We have to do these things in a subtle fashion because you don't want it to jump out. It's not like product placement, with somebody holding a Coca-Cola can in their hand. The signage and the visual communication have to be done in a way that sort of sneaks in under the radar. Part is done to tell the location. You're showing the street and maybe it's a low-end street, or maybe it's 5th Avenue in New York. Or maybe it's 5th Ave in New York a hundred years ago, in which case the building may be the same but the other visual cues on the building like signage will be much different. Last summer I did a small feature that was set 30 years ago so we changed signage on the building. It's one way to change the landscape very rapidly. For instance if you're doing a major metropolitan city maybe you use neon signage. If you're working in a time period when there wasn't neon yet, your signage will take a more timely direction, like hand-drawn signage ."

"What are some of the most common visual props and signage you use when designing or decorating a set?"

"Most of the time you aren't going to change the buildings. Only very few times will you consider changing the façade of the building. For most movies these days, it's not really feasible. So what you're going to do is start looking at what you've already got. This may be notable street signs and building signs that you can tailor to be right for the era, whether it's 100 years ago or 100 years into the future. I did some research last summer on post boxes, something we never really look at, but have changed so much visually over the years. Something as minor as modifying a post box is enough to give your audience a sense of time and place. Depending on what you're trying to express you'll make decisions based on that ultimate goal."

"How have green screens and other set technologies changed the landscape of production design?"

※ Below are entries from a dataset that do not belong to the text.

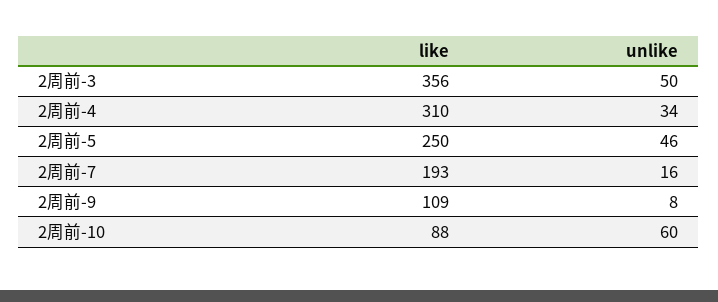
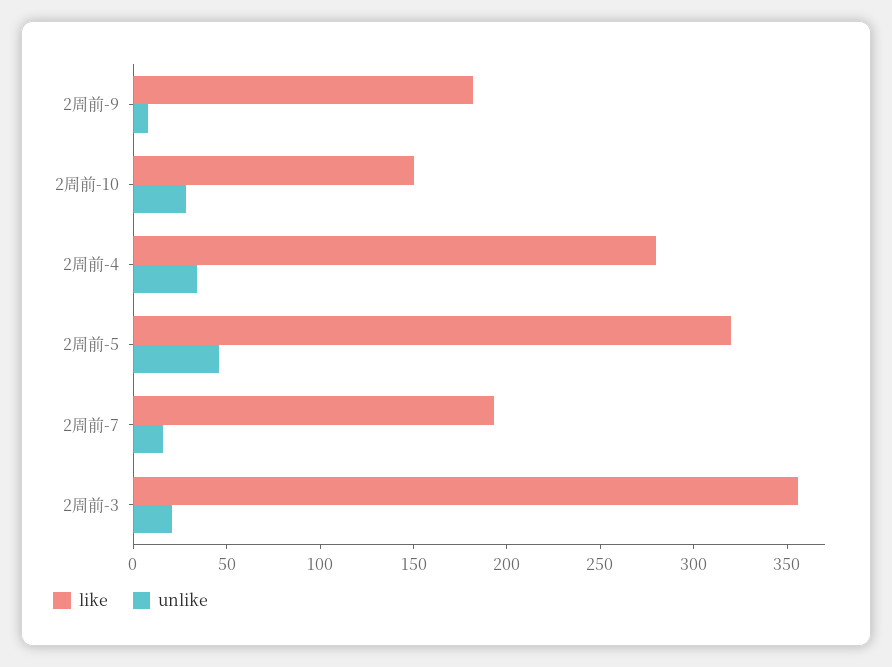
  {
    "like": {
      "2周前-3": 356,
-     "2周前-4": 310,
+     "2周前-4": 280,
-     "2周前-5": 250,
+     "2周前-5": 320,
      "2周前-7": 193,
-     "2周前-9": 109,
+     "2周前-9": 180,
-     "2周前-10": 88
+     "2周前-10": 150
    },
    "unlike": {
-     "2周前-3": 50,
+     "2周前-3": 20,
      "2周前-4": 34,
      "2周前-5": 46,
      "2周前-7": 16,
      "2周前-9": 8,
-     "2周前-10": 60
+     "2周前-10": 30
    }
  }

"Well green screens and technologies like that definitely open up your limitations. A couple of years ago I did a project about Prince William and Kate Middleton and at the end they went on an African safari where he proposed. There was no way we were going to Africa, so we were on stage with a green screen and suddenly we were in Africa. You can do the same thing with adding city or futuristic elements. You can easily get that information and bring it to your production. So they are really useful tools to cut the costs and expand the possibilities."

"How do you create convincing worlds that are so different from your own reality?"

"The cool thing about the future is that nobody knows that it looks like. So that expands your options. A number of years ago I worked on a TV show called Space Above and Beyond. Every week we would be on a different alien world. And I can remember going to places in LA with a lot of electronic garbage and cobbling together bits of this and bits of that to create a set of the future. The future in this case was somehow made up of garbage of the past.

Like the recent movie Her. It was set in the future but it was only subtly different than the present city of Los Angeles. The buildings were mostly the same, but as a former costume designer I noticed all of the men's pants were a different style than men wear today and in the movie they all wore them. Basically you have the freedom to create what you want. Instead of billboards or neon signs, maybe you have innovative sign technology like holographic signs or digital signs. It just has to be different; it has to have something about it that isn't typical of the life we know this moment."

Whether the aim is to recreate the past or fashion the future, a production designer is the key to making the set come alive using subtle modifications to form a sense of time and place for the audience. The set can sometimes be the most telltale character of the story, forging the path to take us on exciting journeys to places unknown.